Another line of investigation to be pursued has to do with the proper and
radial motions of omega Gem before and after 31 July 1979. If the star
was an intrinsically radially pulsating variable that quit pulsating (for
whatever reason) we should not expect to find any change in its velocity.
On the other hand, if components of multiple star system interacted
catastrophically and one or more of them (dark companions) departed
the pattern, so to speak, then we might expect to see a velocity change
in the remaining visible component.
The author's Tribody.bas computer program has been tailored to simulate the
interactions of multiple star systems (a G5 star and two neutron stars, at
present). Ritz's c+v relativity has been incorporated to produce light curves
suitable for evaluating the possible connection between KONUS 790731 and
the cessation of the variability of omega Geminorum. This software, which
is still in the "shaky" phase is downloadable as an ASCII file and can be
run in Quick BASIC. You may click on O-GEM.BAS
and save it for off line use.
Presently the computer code being used strictly models gravitational interactions.
As a result of this, the light curve spikes (DEFG below) associated with the
transitional phase (Cepheid to non-Cepheid) are time-wise much more spread
out than for the nine or so spikes in 35 seconds of KONUS 790731. The time
between the Cepheid-like bumps at the first (ABC)correspond to a period
of approximately 17 hours (0.7 day).
If warranted, electrodynamic interactions between the neutron stars will be added
in a future version of the program.
The following section was added on 24 January 2002.

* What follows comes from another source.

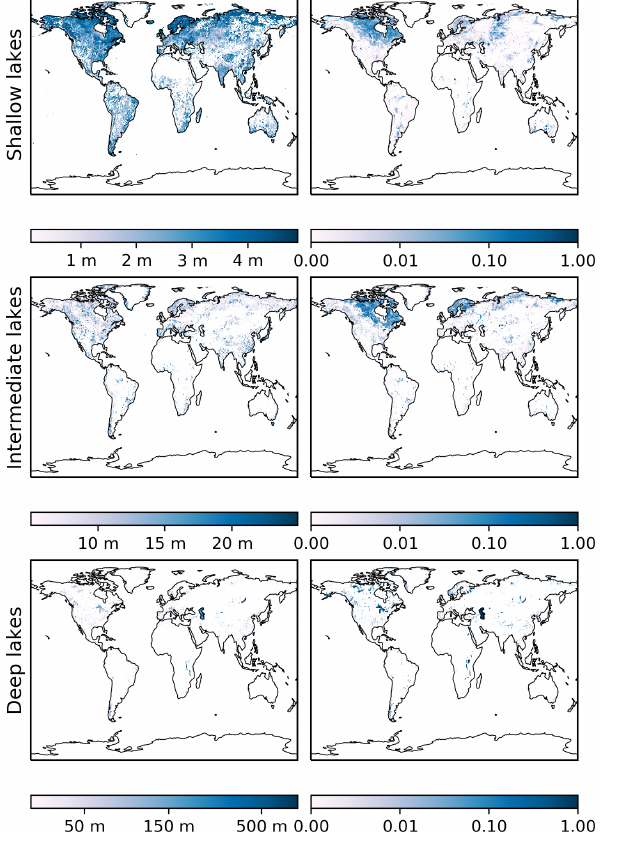
Figure 2. Lake depth (left column) averaged for each lake cate- gories: shallow (below 5m), intermediate (between 5 and 25m) and deep (above 25m), and cover fractions (right column) at a spatial resolution of 0.5 ◦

In private correspondence (12 January 2002) Göran Henriksson provided an update
on further research about the pre-1976 variability of omega Gem. The
following material is a thumbnail sketch of that update.
Twelve observations, up through 1975, showed a significant variation in brightness of
omega Gem, with a period of about 1.2 days. (Eight other observations are presently
unavailable due to a closed library.) Plots of B-V and U-B colours, as a function of
V-magnitude, reveal a phase relation between omega Gem's apparent radial
velocity curve and its brightness curve which is similar to that observed for long-period
[The radial velocity curves, related to absorption lines, for LPVs are flip-flopped phase-wise
as compared to those for Cepheids.] See Merrill (5) and Joy (6) for some classic, but long
overlooked, studies into long-period variables. (Based on an
earlier reported period of 0.73 days, without a detailed colour analysis, omega Gem was
originally tagged as being a Cepheid. See
McMaster Cepheid Photometry and Radial Velocity Data Archive. Click on
Classical Cepheids and slide down to the Gemini entries.)
[In essence, Henriksson is saying that omega Gem is not a Cepheid after all.]
Henriksson has proposed a model that omega-Gem (for the observations that he has)
is/was a binary system comprised of a yellow G5Ib-II supergiant and a much smaller red
companion (brighter than a red dwarf) with the red component circling inside the
supergiant's atmosphere at a depth of about 10 percent of the latter's radius. (Henriksson
and his colleagues at Upsalla Observatory do not believe this to be a useful model.)
Readers are invited to review Mira Variables, another
subsection of this article, to examine a proposal that some stars do, in fact, plow
around (sub-surface) in red giants.
(1) G. Henriksson, (1977) Astron & Astrophys, 54, 309.
(2) E. Poretti, et.al., (1989) Comission 27 IAU, Information
Bulletin on Variable Stars Number 3300
(3) E. P. Mazets, S. V. Golenetskii, V. N. Ilyinskii, V. N. Panov,
R. L. Apekar, Yu. A. Guryan, M. P. Proskura, I. A. Sokolov,
Z. Ya. Sokolova, T.V. Kharitonova, A. V. Dyatchkov and
Astrophysics and Space Science, 80, (1981) 85. - See Figure 20 on page 94.
(4) M.E. Ash, I.I. Shapiro, and W. H. Smith, The Astronomical Journal,
72, 338, 1967.
(5) P.W. Merrill, (1940) Spectra of Long-Period Variable Stars, University of
(6) A.H. Joy, (1954) Ap. J. Supp. 1, 39.